──────── DATA ────────

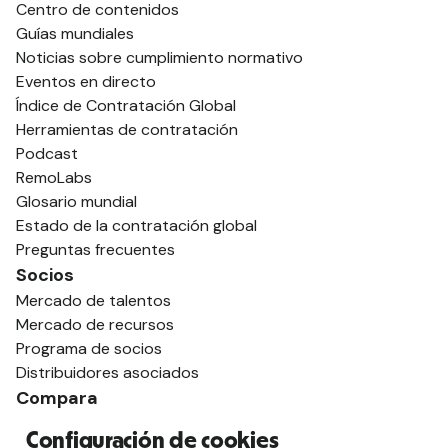
Centro de contenidos
Guías mundiales
Noticias sobre cumplimiento normativo
Eventos en directo
Índice de Contratación Global
Herramientas de contratación
Podcast
RemoLabs
Glosario mundial
Estado de la contratación global
Preguntas frecuentes
Socios
Mercado de talentos
Mercado de recursos
Programa de socios
Distribuidores asociados
Compara
contra Deel
Configuración de cookies
vs. Remoto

────────

- **REQUIRED ACTION**: In the entries above, tally the lines that hold the string "Mercado" and give only the count.

- **WRITTEN SOLUTION**: 2